Rents rose 1.2 per cent nationally in the third quarter but were stable in Dublin due to an increase in availability of properties arising from the Covid crisis, the latest rental price report from property website Daft shows.
According to Daft, the number of properties available to rent in the capital is almost twice the level seen a year ago, with 2,700 units to let there versus 1,400 in the third quarter of 2019.
The increase in available properties is primarily due to landlords withdrawing their rentals from short-term listing sites such as Airbnb as the number of visitors from overseas dwindled to a halt due to coronavirus restrictions.
In Dublin, rents were largely stable between June and September, rising just 0.2 per cent, and are 0.8 per cent below the same period in 2019.
"The respite in Dublin's rental sector is down to Covid-19, which has brought about a once-off redistribution of a couple of thousand properties from the short-term lettings segment to the long-term rental segment," said Ronan Lyons, economist at Trinity College Dublin and author of the Daft report.
While the amount of rental stock has increased in Dublin, it is still roughly one-third the level of availability seen 10 years ago.
The rise in rents nationally in the last quarter offset a 1.4 per cent decline in the second quarter and means that the average monthly rent now stands at €1,419, up 1.2 per cent on the June to September period in 2019 and 91 per cent higher than its lowest point in late 2011.

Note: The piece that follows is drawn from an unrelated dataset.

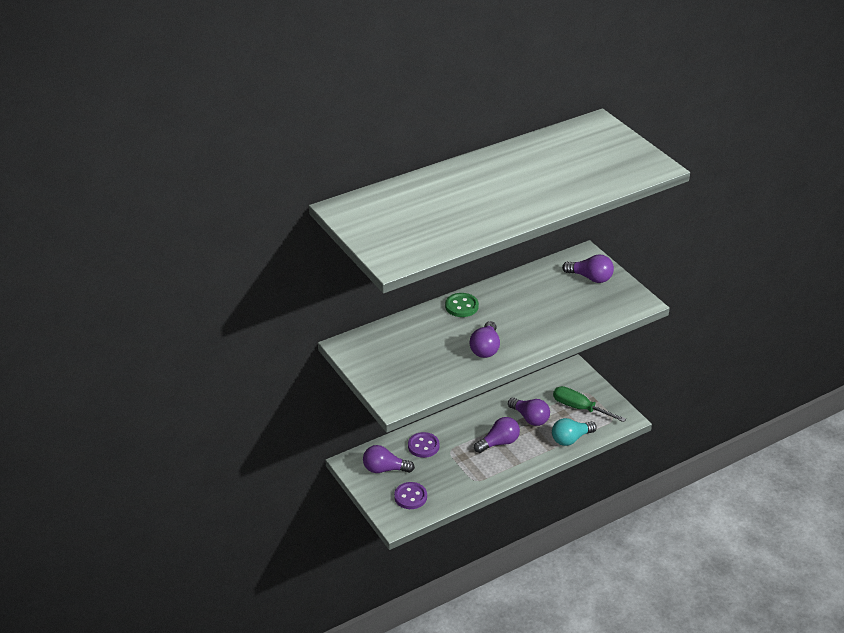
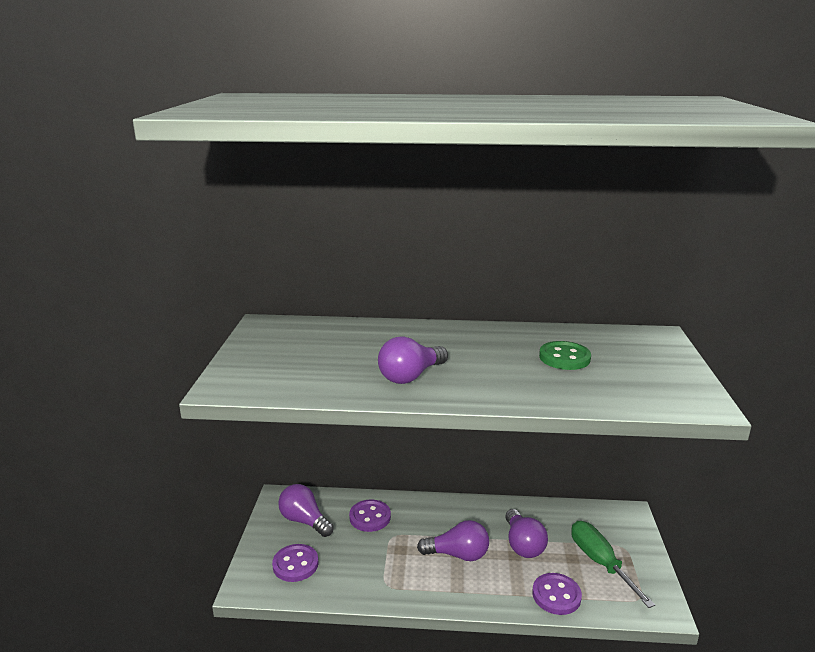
camera: 35 degrees right, 15 degrees down
green button [445,293,479,317] -> green button moved to [539,341,591,370]
turquoise light bulb [552,418,597,446] -> purple button [533,573,582,615]
purple light bulb [562,255,614,283] -> none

The latest figures suggest a rise in the numbers of people relocating from the capital, with rental stock outside Dublin down one-third on an annual basis. With just 1,435 such units available to rent as of November 1st, this was the lowest level in 15 years.
Rents outside Dublin are now 3.3 per cent higher than a year ago. Rents increased in Leinster (excluding Dublin) and Munster but declined in Connacht and Ulster during the third quarter.
“The glut in Dublin supply does not signal that policymakers can . . . congratulate themselves on a job well done,” said Mr Lyons.
“Indeed, if anything, the journey to fixing Ireland’s deficient rental supply has barely started. Only about 35,000 rental homes are currently either in construction or on the plans – and almost all of those are in Dublin,” he added.